Dissident IRA car bomb damages courthouse in Northern Ireland border town; nobody hurt

By Shawn Pogatchnik, AP
Monday, February 22, 2010

Dissident IRA car bomb damages NIreland courthouse

DUBLIN — Irish Republican Army dissidents detonated their first car bomb in nearly a decade Monday night, damaging a courthouse but injuring nobody in an attack designed to rattle Northern Ireland’s peace process.

A local hospital and several businesses received warning calls from IRA dissidents after an explosives-packed vehicle was rammed into the gates of the empty courthouse in Newry, a Northern Ireland border town midway between Belfast and Dublin, at about 10 p.m. (2200 GMT).

Police said they still were evacuating nearby streets when the bomb exploded a half-hour later. The local police commander, Chief Inspector Sam Cordner, said it was “a sheer miracle” that nobody in the surrounding area was seriously wounded or killed.

IRA dissidents opposed to Northern Ireland’s 1998 peace accord had not successfully exploded a car bomb since 2001. Since then more than a dozen car bombs have failed to detonate or been intercepted by police before they could reach their targets.

Police blocked off all roads near the courthouse, which is near the disused canal that runs through the center of Newry. It wasn’t immediately clear whether the blast caused any major damage to the court building or other nearby businesses, which include a popular pub.

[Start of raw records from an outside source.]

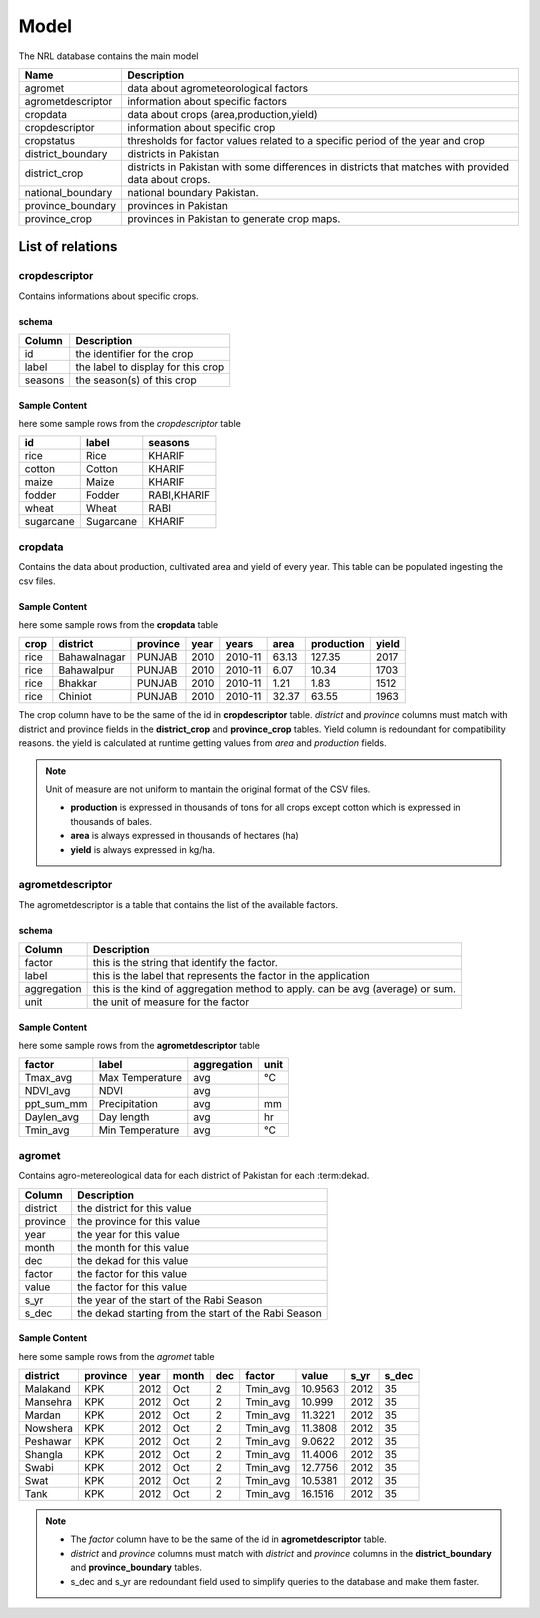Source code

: ﻿.. module:: cippak.admin.arch.model
   :synopsis: Learn about how to configure Crop Information Portal Model.

.. _cippak.admin.arch.model:

********
Model
********

The NRL database contains the main model

=================== ===================================================================================================
       Name          Description
=================== ===================================================================================================
 agromet             data about agrometeorological factors
 agrometdescriptor   information about specific factors
 cropdata            data about crops (area,production,yield)
 cropdescriptor      information about specific crop
 cropstatus          thresholds for factor values related to a specific period of the year and crop
 district_boundary   districts in Pakistan 
 district_crop       districts in Pakistan with some differences in districts that matches with provided data about crops.
 national_boundary   national boundary Pakistan. 
 province_boundary   provinces in Pakistan
 province_crop       provinces in Pakistan to generate crop maps.
=================== ===================================================================================================
  
   
List of relations
*****************
 
 
cropdescriptor
===============
Contains informations about specific crops.

schema
^^^^^^

========   ====================================
 Column    Description
========   ====================================
 id        the identifier for the crop
 label     the label to display for this crop
 seasons   the season(s) of this crop
========   ====================================
 

Sample Content 
^^^^^^^^^^^^^^

here some sample rows from the *cropdescriptor* table

=========== =========== =============
     id         label       seasons
=========== =========== =============
 rice        Rice        KHARIF
 cotton      Cotton      KHARIF
 maize       Maize       KHARIF
 fodder      Fodder      RABI,KHARIF
 wheat       Wheat       RABI
 sugarcane   Sugarcane   KHARIF
=========== =========== =============

cropdata
========

Contains the data about production, cultivated area and yield of every year. This table can be 
populated ingesting the csv files.

Sample Content 
^^^^^^^^^^^^^^
here some sample rows from the **cropdata** table

====== ============== =========== ====== =========== ======= ============ ======= 
 crop     district     province    year     years     area    production   yield   
====== ============== =========== ====== =========== ======= ============ ======= 
 rice   Bahawalnagar   PUNJAB      2010   2010-11     63.13       127.35    2017  
 rice   Bahawalpur     PUNJAB      2010   2010-11      6.07        10.34    1703  
 rice   Bhakkar        PUNJAB      2010   2010-11      1.21         1.83    1512  
 rice   Chiniot        PUNJAB      2010   2010-11     32.37        63.55    1963  
====== ============== =========== ====== =========== ======= ============ ======= 

The crop column have to be the same of the id in **cropdescriptor** table.
*district* and *province* columns must match with district and province fields in the **district_crop** and **province_crop** tables.
Yield column is redoundant for compatibility reasons. the yield is calculated at runtime getting values from *area* and *production* fields.

.. note:: Unit of measure are not uniform to mantain the original format of the CSV files.

        * **production** is expressed in thousands of tons for all crops except cotton which is expressed in thousands of bales.
        * **area** is always expressed in thousands of hectares (ha)
        * **yield** is always expressed in kg/ha.


agrometdescriptor
=================

The agrometdescriptor is a table that contains the list of the available factors. 

schema
^^^^^^

==============  =================================================================================
   Column       Description
==============  =================================================================================
 factor          this is the string that identify the factor.
 label           this is the label that represents the factor in the application
 aggregation     this is the kind of aggregation method to apply. can be avg (average) or sum.
 unit            the unit of measure for the factor
==============  =================================================================================

Sample Content 
^^^^^^^^^^^^^^
 
here some sample rows from the **agrometdescriptor** table

 
============ ================= ============= ======
   factor          label        aggregation   unit
============ ================= ============= ======
 Tmax_avg     Max Temperature   avg           °C
 NDVI_avg     NDVI              avg          
 ppt_sum_mm   Precipitation     avg           mm
 Daylen_avg   Day length        avg           hr
 Tmin_avg     Min Temperature   avg           °C
============ ================= ============= ======

agromet
=======

Contains  agro-metereological data for each district of Pakistan for each :term:dekad.

==============  =================================================================================
   Column       Description
==============  =================================================================================  
 district       the district for this value
 province       the province for this value
 year           the year for this value
 month          the month for this value
 dec            the dekad for this value
 factor         the factor for this value
 value          the factor for this value
 s_yr           the year of the start of the Rabi Season
 s_dec          the dekad starting from the start of the Rabi Season
==============  =================================================================================  

Sample Content
^^^^^^^^^^^^^^

here some sample rows from the *agromet* table

=========== ========== ====== ======= ===== ========== ========= ====== ======= 
 district    province   year   month   dec    factor     value    s_yr   s_dec  
=========== ========== ====== ======= ===== ========== ========= ====== ======= 
 Malakand    KPK        2012   Oct       2   Tmin_avg   10.9563   2012      35  
 Mansehra    KPK        2012   Oct       2   Tmin_avg    10.999   2012      35  
 Mardan      KPK        2012   Oct       2   Tmin_avg   11.3221   2012      35  
 Nowshera    KPK        2012   Oct       2   Tmin_avg   11.3808   2012      35  
 Peshawar    KPK        2012   Oct       2   Tmin_avg    9.0622   2012      35  
 Shangla     KPK        2012   Oct       2   Tmin_avg   11.4006   2012      35  
 Swabi       KPK        2012   Oct       2   Tmin_avg   12.7756   2012      35  
 Swat        KPK        2012   Oct       2   Tmin_avg   10.5381   2012      35  
 Tank        KPK        2012   Oct       2   Tmin_avg   16.1516   2012      35  
=========== ========== ====== ======= ===== ========== ========= ====== =======

.. note::
    * The *factor* column have to be the same of the id in **agrometdescriptor** table.
    * *district* and *province* columns must match with *district* and *province* columns in the **district_boundary** and **province_boundary** tables.
    * s_dec and s_yr are redoundant field used to simplify queries to the database and make them faster.


 
 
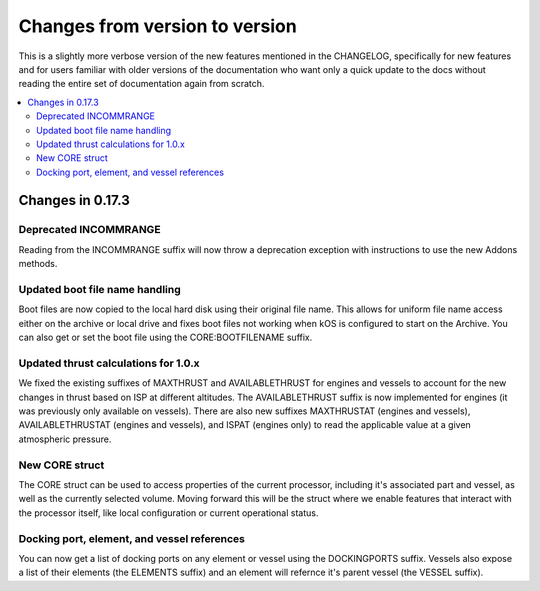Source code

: .. _changes:

Changes from version to version
===============================

This is a slightly more verbose version of the new features
mentioned in the CHANGELOG, specifically for new features and for
users familiar with older versions of the documentation who want
only a quick update to the docs without reading the entire set
of documentation again from scratch.

.. contents::
    :local:
    :depth: 3

Changes in 0.17.3
-----------------

Deprecated INCOMMRANGE
::::::::::::::::::::::::::

Reading from the INCOMMRANGE suffix will now throw a deprecation exception with instructions to use the new Addons methods.

Updated boot file name handling
::::::::::::::::::::::::::

Boot files are now copied to the local hard disk using their original file name.  This allows for uniform file name access either on the archive or local drive and fixes boot files not working when kOS is configured to start on the Archive.  You can also get or set the boot file using the CORE:BOOTFILENAME suffix.

Updated thrust calculations for 1.0.x
::::::::::::::::::::::::::::::

We fixed the existing suffixes of MAXTHRUST and AVAILABLETHRUST for engines and vessels to account for the new changes in thrust based on ISP at different altitudes.  The AVAILABLETHRUST suffix is now implemented for engines (it was previously only available on vessels).  There are also new suffixes MAXTHRUSTAT (engines and vessels), AVAILABLETHRUSTAT (engines and vessels), and ISPAT (engines only) to read the applicable value at a given atmospheric pressure.

New CORE struct
::::::::::::::::::::::::::::::

The CORE struct can be used to access properties of the current processor, including it's associated part and vessel, as well as the currently selected volume.  Moving forward this will be the struct where we enable features that interact with the processor itself, like local configuration or current operational status.

Docking port, element, and vessel references
::::::::::::::::::::::::::

You can now get a list of docking ports on any element or vessel using the DOCKINGPORTS suffix.  Vessels also expose a list of their elements (the ELEMENTS suffix) and an element will refernce it's parent vessel (the VESSEL suffix).
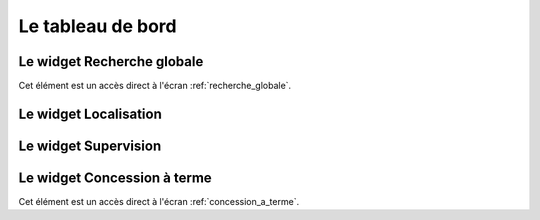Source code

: .. _tableau_de_bord:

##################
Le tableau de bord
##################




.. image:: opencimetiere--tableau-de-bord.png


.. _widget_recherche_globale:

Le widget Recherche globale
---------------------------

Cet élément est un accès direct à l'écran :ref:`recherche_globale`.


.. _widget_localisation:

Le widget Localisation
----------------------


.. _widget_supervision:

Le widget Supervision
---------------------


.. _widget_concession_a_terme:

Le widget Concession à terme
----------------------------

Cet élément est un accès direct à l'écran :ref:`concession_a_terme`.




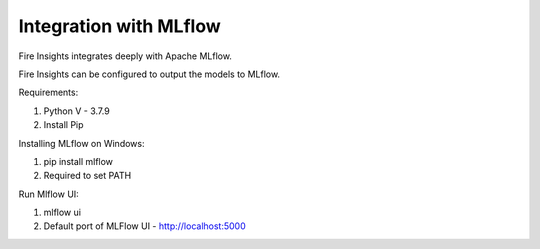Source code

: Integration with MLflow
=======================

Fire Insights integrates deeply with Apache MLflow.

Fire Insights can be configured to output the models to MLflow.

Requirements: 

1. Python V - 3.7.9
2. Install Pip

Installing MLflow on Windows: 

1. pip install mlflow
2. Required to set PATH

Run Mlflow UI:

1. mlflow ui
2. Default port of MLFlow UI - http://localhost:5000



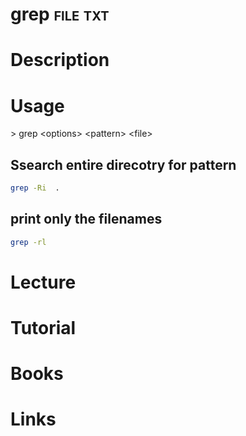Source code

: #+TAGS: file txt


* grep								   :file:txt:
* Description
* Usage

> grep <options> <pattern> <file>

** Ssearch entire direcotry for pattern
#+BEGIN_SRC sh
grep -Ri  .
#+END_SRC
** print only the filenames
#+BEGIN_SRC sh
grep -rl
#+END_SRC
* Lecture
* Tutorial
* Books
* Links

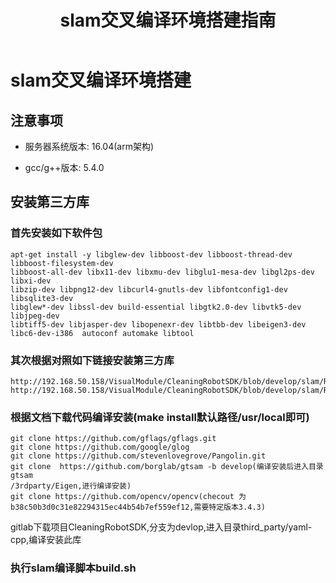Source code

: #+OPTIONS: toc:t  ^:nil author:nil num:2
#+title: slam交叉编译环境搭建指南

* slam交叉编译环境搭建
** 注意事项
- 服务器系统版本: 16.04(arm架构)

- gcc/g++版本: 5.4.0
** 安装第三方库

*** 首先安装如下软件包
#+BEGIN_SRC 
apt-get install -y libglew-dev libboost-dev libboost-thread-dev libboost-filesystem-dev 
libboost-all-dev libx11-dev libxmu-dev libglu1-mesa-dev libgl2ps-dev libxi-dev 
libzip-dev libpng12-dev libcurl4-gnutls-dev libfontconfig1-dev libsqlite3-dev 
libglew*-dev libssl-dev build-essential libgtk2.0-dev libvtk5-dev libjpeg-dev 
libtiff5-dev libjasper-dev libopenexr-dev libtbb-dev libeigen3-dev libc6-dev-i386  autoconf automake libtool
#+END_SRC
*** 其次根据对照如下链接安装第三方库
#+BEGIN_EXAMPLE
http://192.168.50.158/VisualModule/CleaningRobotSDK/blob/develop/slam/README
http://192.168.50.158/VisualModule/CleaningRobotSDK/blob/develop/slam/README.md
#+END_EXAMPLE
*** 根据文档下载代码编译安装(make install默认路径/usr/local即可)
#+BEGIN_SRC 
git clone https://github.com/gflags/gflags.git
git clone https://github.com/google/glog
git clone https://github.com/stevenlovegrove/Pangolin.git
git clone  https://github.com/borglab/gtsam -b develop(编译安装后进入目录gtsam
/3rdparty/Eigen,进行编译安装)
git clone https://github.com/opencv/opencv(checout 为b38c50b3d0c31e82294315ec44b54b7ef559ef12,需要特定版本3.4.3)
#+END_SRC
gitlab下载项目CleaningRobotSDK,分支为devlop,进入目录third_party/yaml-cpp,编译安装此库


*** 执行slam编译脚本build.sh

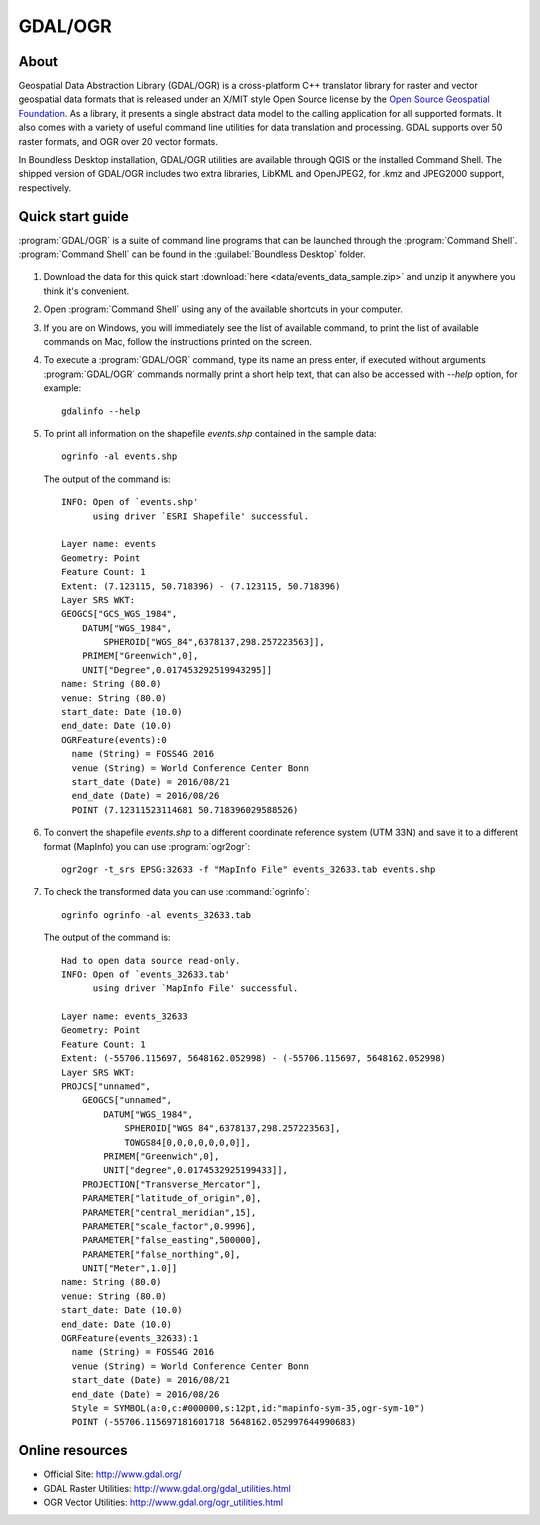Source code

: .. _components.gdal_ogr:

GDAL/OGR
========

About
-----

Geospatial Data Abstraction Library (GDAL/OGR) is a cross-platform C++ translator library for raster and vector geospatial data formats that is released under an X/MIT style Open Source license by the `Open Source Geospatial Foundation <http://www.osgeo.org>`_. As a library, it presents a single abstract data model to the calling application for all supported formats. It also comes with a variety of useful command line utilities for data translation and processing. GDAL supports over 50 raster formats, and OGR over 20 vector formats.

In Boundless Desktop installation, GDAL/OGR utilities are available through QGIS or the installed Command Shell. The shipped version of GDAL/OGR includes two extra libraries, LibKML and OpenJPEG2, for .kmz and JPEG2000 support, respectively.

Quick start guide
-----------------

:program:`GDAL/OGR` is a suite of command line programs that can be launched through the
:program:`Command Shell`.
:program:`Command Shell` can be found in the :guilabel:`Boundless Desktop` folder.

.. figure:: img/desktop_command_shell_icon.png

#. Download the data for this quick start :download:`here <data/events_data_sample.zip>` and unzip it anywhere you think it's convenient.

#. Open :program:`Command Shell` using any of the available shortcuts in your computer.

#. If you are on Windows, you will immediately see the list of available command,
   to print the list of available commands on Mac, follow the instructions
   printed on the screen.

#. To execute a :program:`GDAL/OGR` command, type its name an press enter,
   if executed without arguments :program:`GDAL/OGR` commands normally print
   a short help text, that can also be accessed with `--help` option, for example::

       gdalinfo --help

   .. figure::   img/desktop_command_shell_gdalinfo.png

#. To print all information on the shapefile `events.shp` contained in the
   sample data::

       ogrinfo -al events.shp

   The output of the command is::

       INFO: Open of `events.shp'
             using driver `ESRI Shapefile' successful.
       
       Layer name: events
       Geometry: Point
       Feature Count: 1
       Extent: (7.123115, 50.718396) - (7.123115, 50.718396)
       Layer SRS WKT:
       GEOGCS["GCS_WGS_1984",
           DATUM["WGS_1984",
               SPHEROID["WGS_84",6378137,298.257223563]],
           PRIMEM["Greenwich",0],
           UNIT["Degree",0.017453292519943295]]
       name: String (80.0)
       venue: String (80.0)
       start_date: Date (10.0)
       end_date: Date (10.0)
       OGRFeature(events):0
         name (String) = FOSS4G 2016
         venue (String) = World Conference Center Bonn
         start_date (Date) = 2016/08/21
         end_date (Date) = 2016/08/26
         POINT (7.12311523114681 50.718396029588526)

#. To convert the shapefile `events.shp` to a different coordinate reference
   system (UTM 33N) and save it to a different format (MapInfo) you can use
   :program:`ogr2ogr`::

       ogr2ogr -t_srs EPSG:32633 -f "MapInfo File" events_32633.tab events.shp

#. To check the transformed data you can use :command:`ogrinfo`::

       ogrinfo ogrinfo -al events_32633.tab

   The output of the command is::

       Had to open data source read-only.
       INFO: Open of `events_32633.tab'
             using driver `MapInfo File' successful.
       
       Layer name: events_32633
       Geometry: Point
       Feature Count: 1
       Extent: (-55706.115697, 5648162.052998) - (-55706.115697, 5648162.052998)
       Layer SRS WKT:
       PROJCS["unnamed",
           GEOGCS["unnamed",
               DATUM["WGS_1984",
                   SPHEROID["WGS 84",6378137,298.257223563],
                   TOWGS84[0,0,0,0,0,0,0]],
               PRIMEM["Greenwich",0],
               UNIT["degree",0.0174532925199433]],
           PROJECTION["Transverse_Mercator"],
           PARAMETER["latitude_of_origin",0],
           PARAMETER["central_meridian",15],
           PARAMETER["scale_factor",0.9996],
           PARAMETER["false_easting",500000],
           PARAMETER["false_northing",0],
           UNIT["Meter",1.0]]
       name: String (80.0)
       venue: String (80.0)
       start_date: Date (10.0)
       end_date: Date (10.0)
       OGRFeature(events_32633):1
         name (String) = FOSS4G 2016
         venue (String) = World Conference Center Bonn
         start_date (Date) = 2016/08/21
         end_date (Date) = 2016/08/26
         Style = SYMBOL(a:0,c:#000000,s:12pt,id:"mapinfo-sym-35,ogr-sym-10")
         POINT (-55706.115697181601718 5648162.052997644990683)

Online resources
----------------

* Official Site: `<http://www.gdal.org/>`_
* GDAL Raster Utilities: `<http://www.gdal.org/gdal_utilities.html>`_
* OGR Vector Utilities: `<http://www.gdal.org/ogr_utilities.html>`_
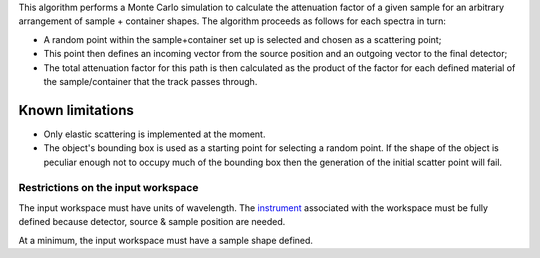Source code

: This algorithm performs a Monte Carlo simulation to calculate the
attenuation factor of a given sample for an arbitrary arrangement of
sample + container shapes. The algorithm proceeds as follows for each
spectra in turn:

-  A random point within the sample+container set up is selected and
   chosen as a scattering point;
-  This point then defines an incoming vector from the source position
   and an outgoing vector to the final detector;
-  The total attenuation factor for this path is then calculated as the
   product of the factor for each defined material of the
   sample/container that the track passes through.

Known limitations
-----------------

-  Only elastic scattering is implemented at the moment.

-  The object's bounding box is used as a starting point for selecting a
   random point. If the shape of the object is peculiar enough not to
   occupy much of the bounding box then the generation of the initial
   scatter point will fail.

Restrictions on the input workspace
^^^^^^^^^^^^^^^^^^^^^^^^^^^^^^^^^^^

The input workspace must have units of wavelength. The
`instrument <instrument>`__ associated with the workspace must be fully
defined because detector, source & sample position are needed.

At a minimum, the input workspace must have a sample shape defined.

A Newry politician, Dominic Bradley, said he tried to see the damage for himself but was prevented from getting too close. He said local residents in the predominantly Irish-nationalist town were sickened by the dissidents’ efforts to keep alive an IRA campaign that claimed nearly 1,800 lives from 1970 to a 1997 cease-fire.

“It was wrong and senseless then and it is wrong now,” Bradley said. He said Newry residents “are very angry and they want the people responsible taken out of circulation and brought to justice.”

The blast coincides with increasing efforts by rival Irish Catholic and British Protestant parties to strengthen their coalition government for Northern Ireland. Such power-sharing is the central achievement of the Good Friday peace accord of 1998.

The Belfast coalition’s often-bickering factions reached a compromise agreement Feb. 5 to create a new Justice Department for Northern Ireland by April 12. The department would take control of the province’s police and legal system away from Britain. The IRA dissidents oppose any political efforts to boost Irish Catholic support for law and order in the predominantly Protestant territory.

Lawmaker Peter Weir from the major Protestant party, the Democratic Unionists, said the Newry bombers were “clearly threatened” by the Justice Department agreement and wider Catholic-Protestant cooperation on policing matters.

“It is vital that the community as a whole help stamp out their activities once and for all by giving the police full co-operation and information on this terrible crime,” Weir said.

Newry is the major town neighboring South Armagh, a rural border region that has long been a power base for the outlawed IRA and its dissident offshoots. Its courthouse is heavily fortified, including a thick exterior wall designed to blunt the effects of bombs.

IRA dissidents have repeatedly tried to kill police officers and other law-and-order officials in South Armagh in recent weeks.

On Friday, IRA dissidents abandoned an unfired mortar in a car opposite a police base in the South Armagh border village of Keady. Such mortars in the past have been used to attack bases and the armored vehicles that police still must use in the area.

Last month, two other South Armagh police stations suffered gunshots through their perimeter fences, but nobody was hit.

In September, British Army experts safely defused a 600-pound (275-kilogram) bomb hidden on a South Armagh roadside that was designed to be remotely triggered when police or troops came near.